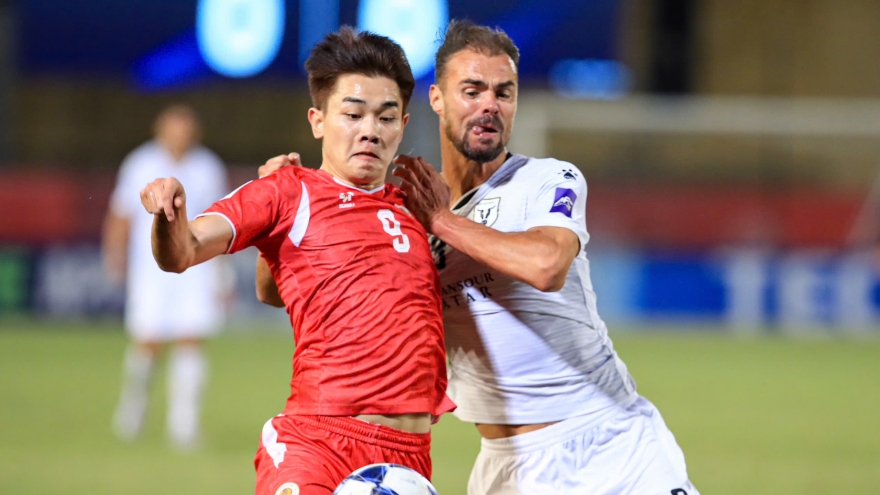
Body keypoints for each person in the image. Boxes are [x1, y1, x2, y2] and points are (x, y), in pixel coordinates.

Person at [257, 20, 699, 494]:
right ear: (436, 99)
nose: (490, 104)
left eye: (504, 92)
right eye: (472, 90)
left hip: (610, 444)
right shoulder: (402, 216)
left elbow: (547, 265)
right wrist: (282, 218)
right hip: (506, 468)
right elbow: (275, 292)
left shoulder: (547, 179)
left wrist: (443, 222)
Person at [138, 28, 453, 495]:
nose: (370, 130)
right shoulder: (288, 190)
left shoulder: (417, 210)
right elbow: (182, 251)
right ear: (318, 121)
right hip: (318, 444)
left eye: (386, 117)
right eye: (353, 114)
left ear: (403, 125)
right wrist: (169, 212)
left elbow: (274, 292)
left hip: (409, 458)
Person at [102, 104, 229, 449]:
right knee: (148, 342)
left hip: (195, 267)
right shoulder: (140, 163)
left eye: (186, 131)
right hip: (150, 270)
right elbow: (121, 214)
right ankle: (133, 411)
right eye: (174, 130)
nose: (180, 137)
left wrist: (222, 273)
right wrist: (114, 255)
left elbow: (221, 222)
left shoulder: (207, 167)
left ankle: (184, 425)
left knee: (191, 339)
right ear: (160, 131)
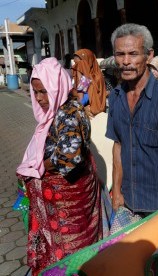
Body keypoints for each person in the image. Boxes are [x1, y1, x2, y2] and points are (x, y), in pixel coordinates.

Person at [16, 57, 103, 275]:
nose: (38, 98)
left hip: (68, 195)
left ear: (56, 87)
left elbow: (68, 159)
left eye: (43, 91)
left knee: (69, 248)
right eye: (35, 92)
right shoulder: (61, 108)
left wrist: (37, 167)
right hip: (63, 191)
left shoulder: (68, 113)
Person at [107, 23, 158, 217]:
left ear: (149, 55)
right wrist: (117, 193)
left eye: (133, 54)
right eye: (120, 54)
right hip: (127, 202)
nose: (126, 61)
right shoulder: (116, 97)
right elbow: (118, 146)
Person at [72, 49, 107, 117]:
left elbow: (83, 96)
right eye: (76, 64)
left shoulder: (95, 77)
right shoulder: (85, 77)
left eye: (79, 64)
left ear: (88, 62)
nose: (77, 67)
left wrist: (81, 76)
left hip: (96, 114)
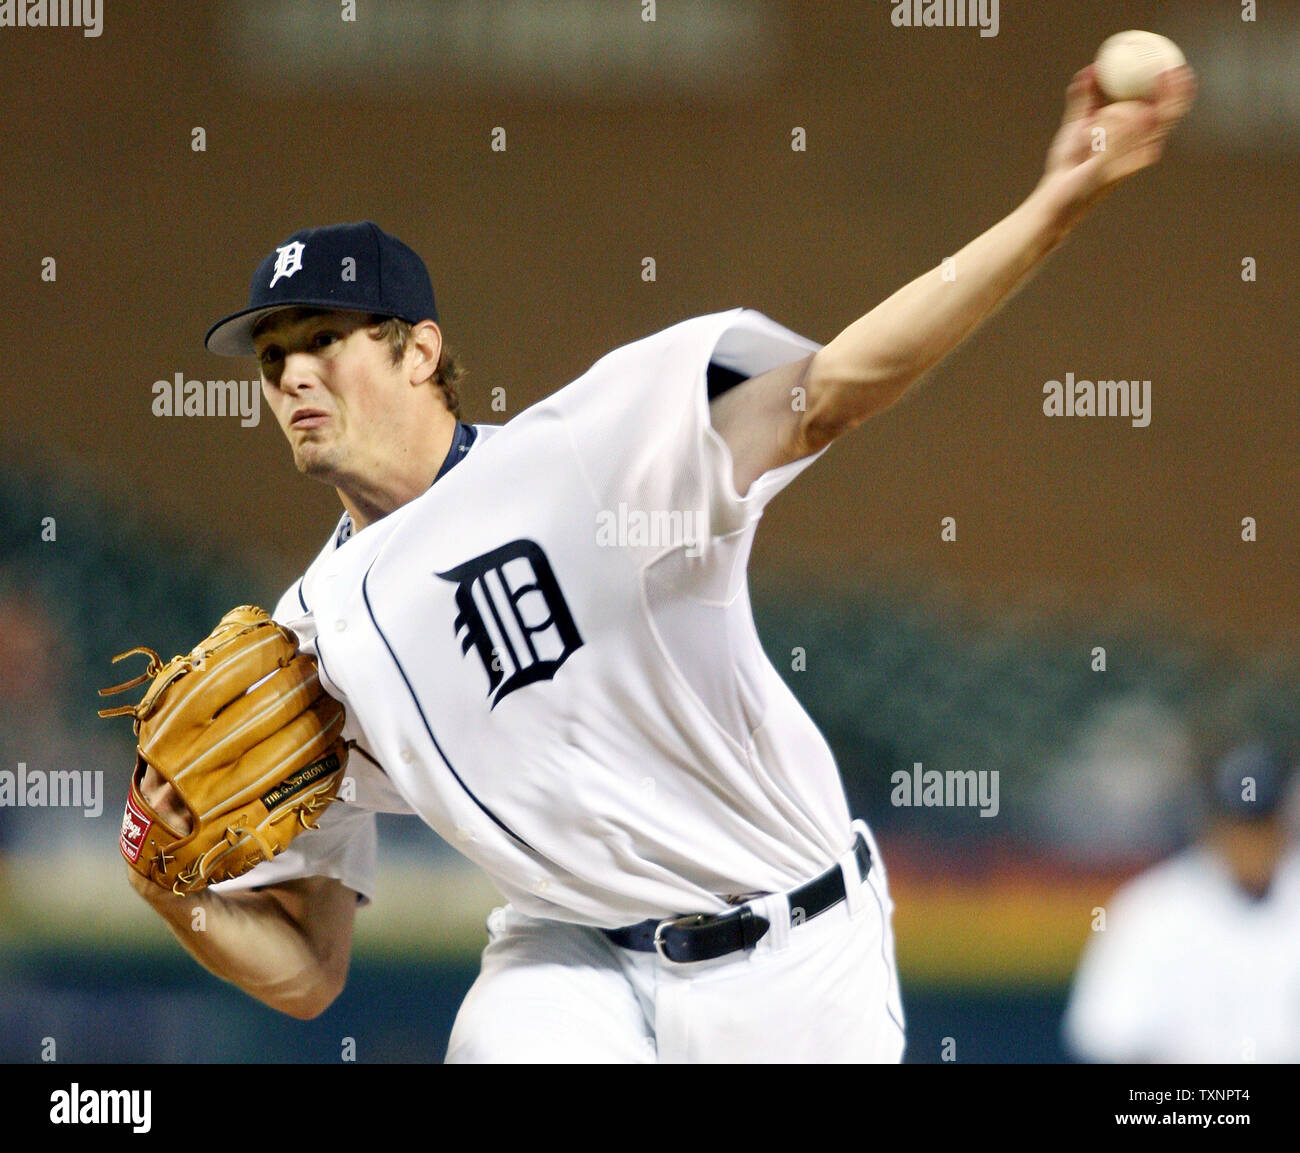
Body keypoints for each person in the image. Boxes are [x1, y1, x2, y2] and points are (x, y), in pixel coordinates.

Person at [126, 61, 1196, 1062]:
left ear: (420, 349)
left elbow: (834, 386)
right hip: (569, 956)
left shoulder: (592, 443)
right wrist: (172, 891)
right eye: (273, 359)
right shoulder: (301, 646)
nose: (294, 375)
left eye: (325, 339)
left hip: (794, 951)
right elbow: (311, 969)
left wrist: (1054, 206)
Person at [1063, 742, 1300, 1064]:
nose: (1251, 844)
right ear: (1213, 827)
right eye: (1240, 828)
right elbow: (1104, 1034)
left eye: (1261, 827)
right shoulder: (1152, 909)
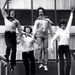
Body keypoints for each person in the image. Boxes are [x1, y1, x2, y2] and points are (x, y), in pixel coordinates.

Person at [50, 7, 74, 75]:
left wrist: (72, 12)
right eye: (62, 25)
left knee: (69, 62)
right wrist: (51, 47)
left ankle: (67, 74)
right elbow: (52, 40)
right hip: (60, 48)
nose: (63, 26)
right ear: (60, 25)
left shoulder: (67, 30)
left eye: (64, 25)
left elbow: (70, 21)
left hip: (66, 47)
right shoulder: (58, 32)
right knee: (62, 62)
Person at [1, 0, 23, 72]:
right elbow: (2, 8)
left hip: (13, 35)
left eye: (14, 13)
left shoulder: (16, 21)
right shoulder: (6, 17)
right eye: (11, 13)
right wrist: (6, 2)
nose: (12, 13)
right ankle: (6, 59)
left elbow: (20, 30)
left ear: (15, 14)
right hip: (7, 34)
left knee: (14, 51)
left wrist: (20, 38)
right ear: (9, 13)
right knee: (9, 46)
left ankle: (12, 66)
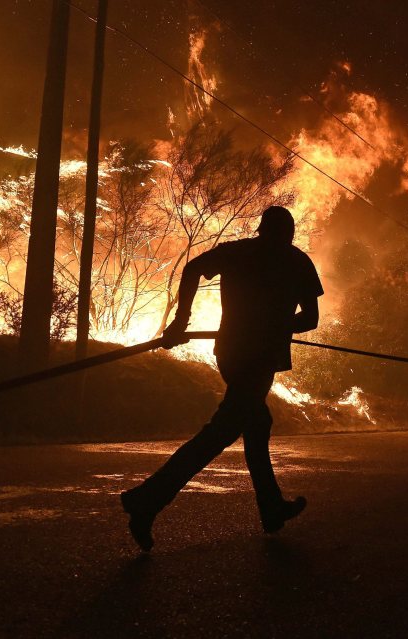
....
Once the line containing "left eye: (386, 117)" has been copied, stop; everything from the first line of the data up to it must be copied exactly, without pictures.

Body keypoints for each person in the image. Boxes are [x1, y1, x2, y2] and points are (x, y), in pixel coordinates.

Person at [257, 20, 699, 494]:
right ear: (436, 99)
nose: (490, 104)
left eye: (504, 92)
right eye: (472, 90)
left hip: (610, 444)
right shoulder: (402, 216)
left elbow: (547, 265)
right wrist: (282, 218)
right hip: (506, 468)
right elbow: (275, 292)
left shoulder: (547, 179)
left wrist: (443, 222)
Person at [138, 28, 453, 495]:
nose: (370, 130)
right shoulder: (288, 190)
left shoulder: (417, 210)
right elbow: (182, 251)
right ear: (318, 121)
right hip: (318, 444)
left eye: (386, 117)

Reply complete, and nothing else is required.